ACTION ITEM =>
Reproduce the listing below as it stands. Leave out each image.

EXERCISE DATA =>
·····
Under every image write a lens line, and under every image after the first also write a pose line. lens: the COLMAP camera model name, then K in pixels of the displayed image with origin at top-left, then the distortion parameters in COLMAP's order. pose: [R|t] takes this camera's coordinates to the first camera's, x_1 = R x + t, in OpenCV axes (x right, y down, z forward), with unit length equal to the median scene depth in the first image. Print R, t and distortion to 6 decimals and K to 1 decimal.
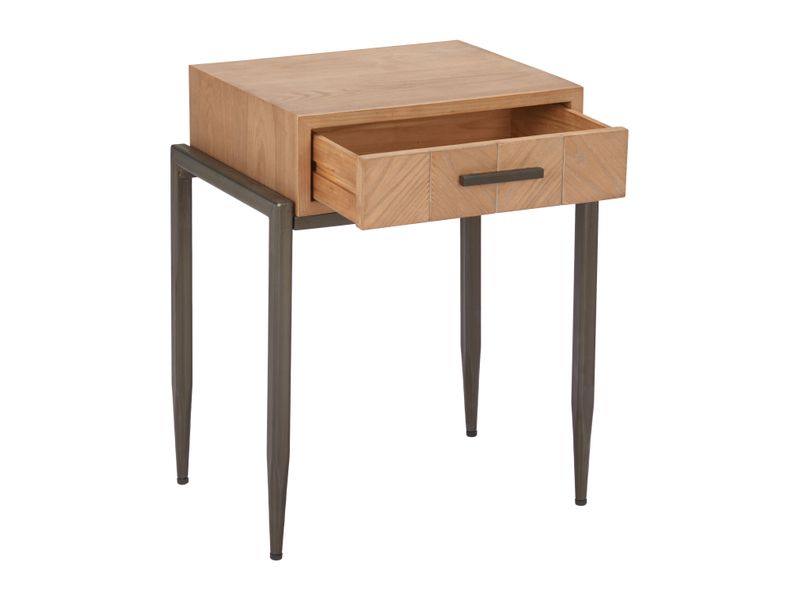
lens RADIAL K [[2682.9, 0, 400.0], [0, 2682.9, 300.0], [0, 0, 1]] dist [0.544863, -0.277143]
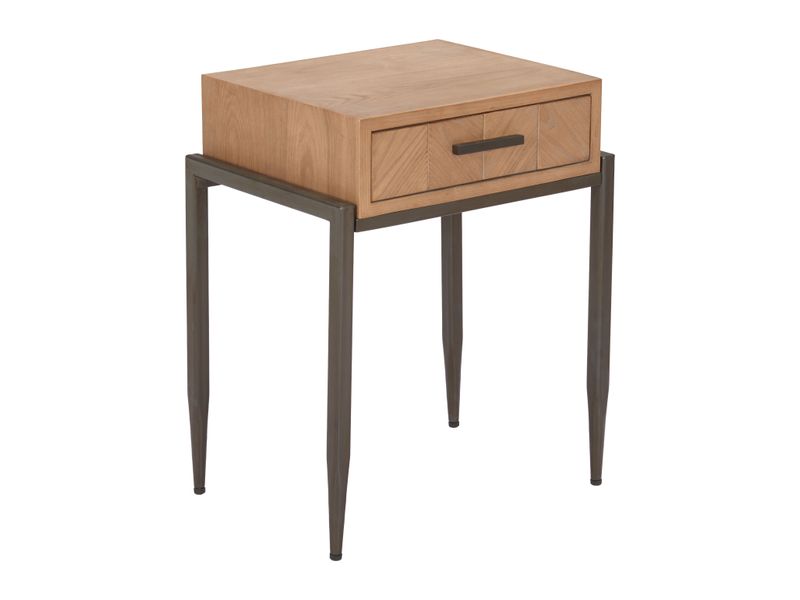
lens RADIAL K [[2682.9, 0, 400.0], [0, 2682.9, 300.0], [0, 0, 1]] dist [0.544863, -0.277143]
pose [[0.978209, -0.058368, 0.199250, -0.219032], [0.058381, 0.998277, 0.005815, -0.005325], [-0.199246, 0.005944, 0.979932, 0.006820]]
·····
REPLY TO THE TASK =>
Under every image write a lens line, and under every image after the first also write a pose line. lens: the COLMAP camera model name, then K in pixels of the displayed image with origin at top-left, then the distortion parameters in COLMAP's order. pose: [R|t] takes this camera's coordinates to the first camera's, x_1 = R x + t, in OpenCV axes (x right, y down, z forward), with unit length equal to the median scene depth in the first image. Print R, t and distortion to 6 decimals and K to 1 decimal.
lens RADIAL K [[2682.9, 0, 400.0], [0, 2682.9, 300.0], [0, 0, 1]] dist [0.544863, -0.277143]
lens RADIAL K [[2682.9, 0, 400.0], [0, 2682.9, 300.0], [0, 0, 1]] dist [0.544863, -0.277143]
pose [[0.978209, -0.058368, 0.199250, -0.219032], [0.058381, 0.998277, 0.005815, -0.005325], [-0.199246, 0.005944, 0.979932, 0.006820]]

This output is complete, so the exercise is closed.